Let's say I have a main.sh script that will be calling one.sh via a subshell.

one.sh :

#! /bin/bash

set -euo pipefail

(if [ -t 0 ]; then
  echo "one little two little three little buses"
else
  cat -
fi) | awk '{ $1 = "111"; print $0 }'

main.sh :

#! /bin/bash                                                

set -euo pipefail                                           

main() {                                                    
  echo "one_result) $(./one.sh)"                            

  echo "one_piped) $(echo "the quick brown fox" | ./one.sh)"
}                                                           

main                                                        

Now, each of them works as expected:

$ ./one.sh
111 little two little three little buses

$ ./main.sh
one_result) 111 little two little three little buses
one_piped) 111 quick brown fox

But, when I pipe something to main.sh , I was not expecting (or, rather, I don't want) one.sh to know about the piped content, because I thought one.sh was in its own subshell in one_result) :

$ echo "HELLO WORLD MAIN" | ./main.sh                                                                                
one_result) 111 WORLD MAIN
one_piped) 111 quick brown fox

Is it the case my if condition in one.sh is not what I want? I would like one.sh to not create any side-effects of consuming my main.sh 's stdin - since now it has consumed it, my main.sh is now effectively stdin -less, as stdin can only be read once unless I store it away.

Thoughts? TIA.

In general, subshells (and other processes that a shell spawns) inherit stdin from the parent shell. If that's the terminal, your test will work as you expect; if it's a pipe then it will detect that it's a pipe and go ahead and consume it.
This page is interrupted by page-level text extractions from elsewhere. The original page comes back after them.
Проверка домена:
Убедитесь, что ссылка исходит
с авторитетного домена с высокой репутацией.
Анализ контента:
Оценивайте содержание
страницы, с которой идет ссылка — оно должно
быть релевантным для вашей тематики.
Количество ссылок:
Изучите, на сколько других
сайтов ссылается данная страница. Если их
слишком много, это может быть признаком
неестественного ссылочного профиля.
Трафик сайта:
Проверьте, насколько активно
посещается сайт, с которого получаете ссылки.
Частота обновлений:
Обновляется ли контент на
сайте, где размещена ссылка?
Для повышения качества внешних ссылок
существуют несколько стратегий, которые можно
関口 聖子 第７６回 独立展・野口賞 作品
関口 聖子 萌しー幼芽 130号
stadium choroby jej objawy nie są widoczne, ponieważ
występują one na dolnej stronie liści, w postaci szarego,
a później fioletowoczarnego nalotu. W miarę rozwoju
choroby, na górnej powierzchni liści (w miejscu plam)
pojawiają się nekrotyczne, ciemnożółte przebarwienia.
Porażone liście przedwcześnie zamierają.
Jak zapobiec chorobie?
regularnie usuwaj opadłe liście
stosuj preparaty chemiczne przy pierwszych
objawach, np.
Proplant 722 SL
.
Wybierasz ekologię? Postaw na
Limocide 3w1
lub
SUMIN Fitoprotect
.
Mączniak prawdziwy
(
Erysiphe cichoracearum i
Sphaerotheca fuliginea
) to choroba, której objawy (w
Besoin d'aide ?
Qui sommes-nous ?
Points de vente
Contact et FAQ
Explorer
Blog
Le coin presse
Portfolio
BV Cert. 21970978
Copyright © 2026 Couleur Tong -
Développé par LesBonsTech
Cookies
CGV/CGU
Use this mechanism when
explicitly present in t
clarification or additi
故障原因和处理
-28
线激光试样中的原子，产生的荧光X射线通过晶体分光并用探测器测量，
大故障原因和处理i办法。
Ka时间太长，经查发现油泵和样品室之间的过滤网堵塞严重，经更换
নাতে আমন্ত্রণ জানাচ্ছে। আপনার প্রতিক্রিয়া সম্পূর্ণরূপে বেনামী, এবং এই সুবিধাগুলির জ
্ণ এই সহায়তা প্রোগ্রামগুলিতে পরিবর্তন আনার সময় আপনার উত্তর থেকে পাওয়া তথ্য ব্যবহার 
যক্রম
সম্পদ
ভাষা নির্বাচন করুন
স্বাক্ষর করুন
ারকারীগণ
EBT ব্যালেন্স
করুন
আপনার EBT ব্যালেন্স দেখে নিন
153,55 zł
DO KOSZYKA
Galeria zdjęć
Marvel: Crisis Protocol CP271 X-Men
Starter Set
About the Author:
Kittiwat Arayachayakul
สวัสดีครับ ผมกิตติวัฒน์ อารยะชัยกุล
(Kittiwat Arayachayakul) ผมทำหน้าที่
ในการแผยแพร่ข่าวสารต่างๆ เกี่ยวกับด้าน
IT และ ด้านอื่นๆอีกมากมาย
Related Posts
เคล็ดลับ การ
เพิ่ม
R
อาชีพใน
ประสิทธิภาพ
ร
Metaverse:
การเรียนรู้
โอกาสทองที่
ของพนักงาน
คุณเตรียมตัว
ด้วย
There's no way for the subshell to tell whether it got that pipe by having it explicitly assigned (as in echo "the quick brown fox" | ./one.sh ) or via inheritance.

As far as I can see, the only way to avoid this problem is to explicitly redirect one.sh 's input to something other than a pipe to avoid it inheriting the parent shell's stdin (which might be a pipe). Something like:

echo "one_nonpipe) $(./one.sh </dev/null)"                            

echo "one_piped) $(echo "the quick brown fox" | ./one.sh)"

... but what'd be even better would be to add a flag to tell one.sh whether to read from stdin or not, rather than trying to figure it out from the type of file attached to stdin:

#! /bin/bash
# Usage: one.sh [-i]
#   -i    Read from stdin

set -euo pipefail

if [ "$1" = "-i" ]; then
  cat -
else
  echo "one little two little three little buses"
fi | awk '{ $1 = "111"; print $0 }'

...

echo "one_result) $(./one.sh)"                            

echo "one_piped) $(echo "the quick brown fox" | ./one.sh -i)"

(Note that I also removed the unnecessary parentheses around the if block -- they created another level of subshell for no good reason.)

By default, every process inherits its standard input (and output and error) from its parent. Input redirection and pipes are two ways to change standard input to a different file descriptor when starting the child process.

It is the responsibility of main.sh , if needs to read from its standard input, to know that one.sh also reads from standard input, and it will need to prevent one.sh from consuming it.